→ **Text for analysis**
- Opening Delimiter -
How to Get a Job as a Radiologic Technologist
Strong science and mathematical skills are important, and radiologic technologists must have the technical skills to operate complex machinery. Solid interpersonal and communication skills also come into play when working with patients experiencing pain or mental stress. When breaking into the field, you might have to be flexible about your work schedule, according to Kudlas. “You’ve got to be willing to maybe work part time or work a weekend or evening shift,” he says. “You’ve got to get in there and move up the chain.”
|Upward Mobility||fair Average|
|Stress Level||poor Above Average|
What is the Job Like?
- Closing Delimiter -
→ **Directions**
In the text on radiologic technologist jobs, write out the passage starting at "How to Get a" and ending at "the Job Like?", changing "flexible" to "adaptable".

→ **Data extracts**
- Opening Delimiter -
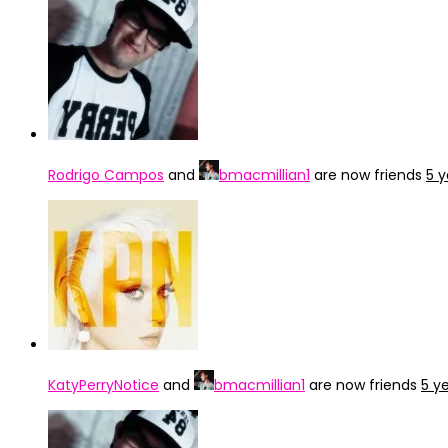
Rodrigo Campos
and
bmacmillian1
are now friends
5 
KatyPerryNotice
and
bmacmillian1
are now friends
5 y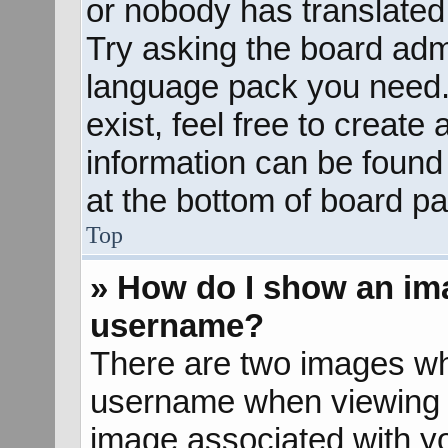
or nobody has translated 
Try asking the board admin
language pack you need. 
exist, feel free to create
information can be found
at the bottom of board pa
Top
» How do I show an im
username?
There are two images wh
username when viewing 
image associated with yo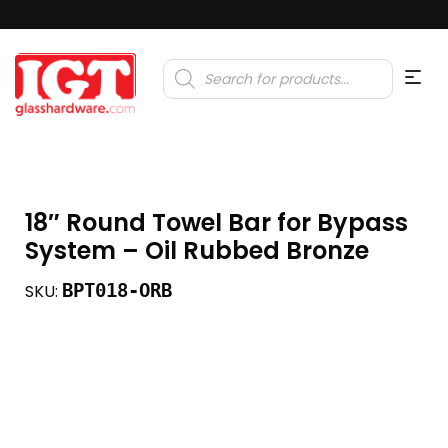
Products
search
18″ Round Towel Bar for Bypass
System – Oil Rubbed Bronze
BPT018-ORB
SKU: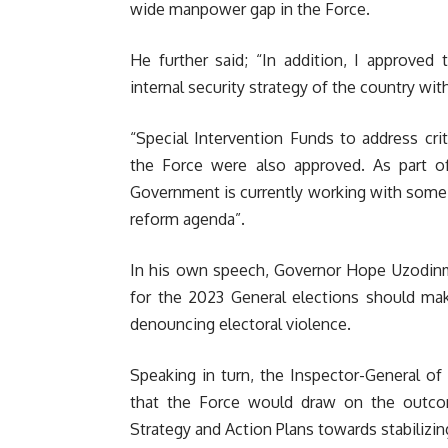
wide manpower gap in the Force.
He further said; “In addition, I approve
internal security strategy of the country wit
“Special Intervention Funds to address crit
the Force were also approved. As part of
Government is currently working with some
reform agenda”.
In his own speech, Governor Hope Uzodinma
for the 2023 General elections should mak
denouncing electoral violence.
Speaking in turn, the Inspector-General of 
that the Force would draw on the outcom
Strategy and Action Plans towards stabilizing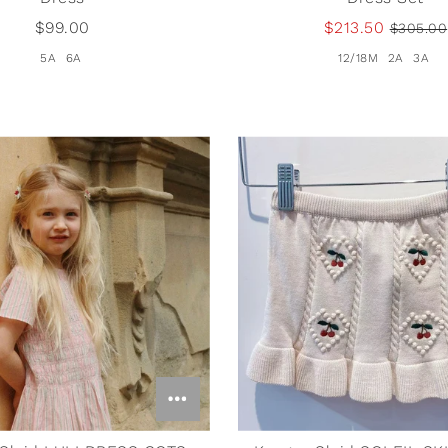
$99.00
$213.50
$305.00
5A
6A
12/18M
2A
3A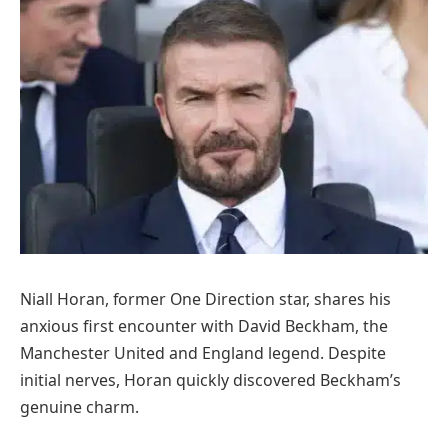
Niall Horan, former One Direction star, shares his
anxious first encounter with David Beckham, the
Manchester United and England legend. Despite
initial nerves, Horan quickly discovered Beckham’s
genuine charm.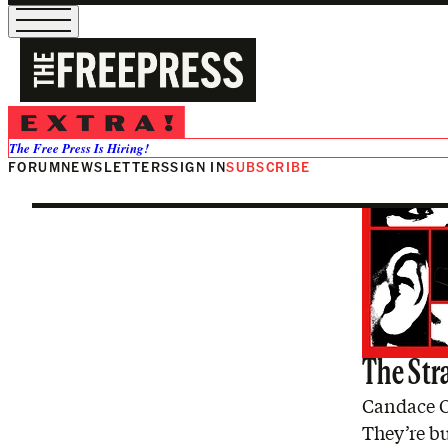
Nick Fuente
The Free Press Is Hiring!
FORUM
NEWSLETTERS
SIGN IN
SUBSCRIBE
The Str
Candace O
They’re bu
- Closing Delimiter -
- Opening Delimiter -
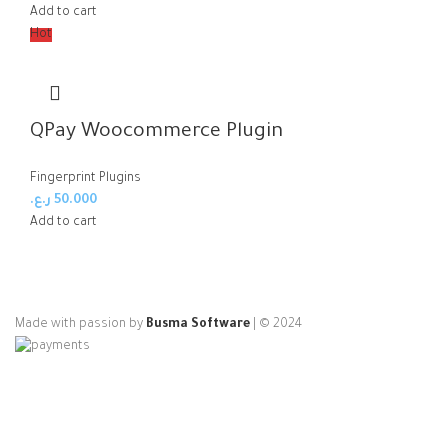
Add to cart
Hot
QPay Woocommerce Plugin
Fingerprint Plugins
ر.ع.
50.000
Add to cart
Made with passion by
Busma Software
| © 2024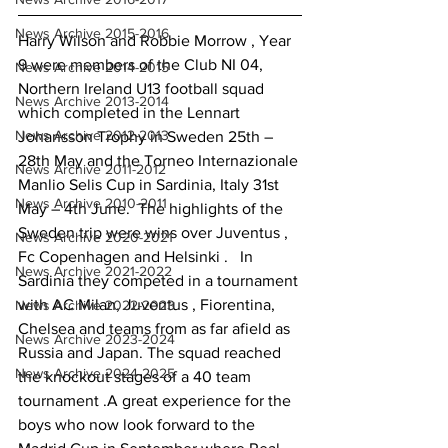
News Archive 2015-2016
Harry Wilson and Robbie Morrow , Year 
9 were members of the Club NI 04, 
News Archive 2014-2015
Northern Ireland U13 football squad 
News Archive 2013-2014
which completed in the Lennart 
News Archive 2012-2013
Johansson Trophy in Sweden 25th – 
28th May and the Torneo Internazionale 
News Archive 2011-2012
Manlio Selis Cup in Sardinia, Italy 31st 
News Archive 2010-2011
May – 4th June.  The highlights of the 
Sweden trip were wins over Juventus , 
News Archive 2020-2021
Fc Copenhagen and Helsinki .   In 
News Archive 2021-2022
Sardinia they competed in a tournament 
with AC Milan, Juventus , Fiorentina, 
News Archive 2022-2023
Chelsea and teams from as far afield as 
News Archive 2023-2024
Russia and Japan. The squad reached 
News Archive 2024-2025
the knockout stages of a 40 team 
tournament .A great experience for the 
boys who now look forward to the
- Closing Delimiter -
→ **Output of the task**
How to Get a Job as a Radiologic Technologist
Strong science and mathematical skills are important, and radiologic technologists must have the technical skills to operate complex machinery. Solid interpersonal and communication skills also come into play when working with patients experiencing pain or mental stress. When breaking into the field, you might have to be adaptable about your work schedule, according to Kudlas. “You’ve got to be willing to maybe work part time or work a weekend or evening shift,” he says. “You’ve got to get in there and move up the chain.”
|Upward Mobility||fair Average|
|Stress Level||poor Above Average|
What is the Job Like?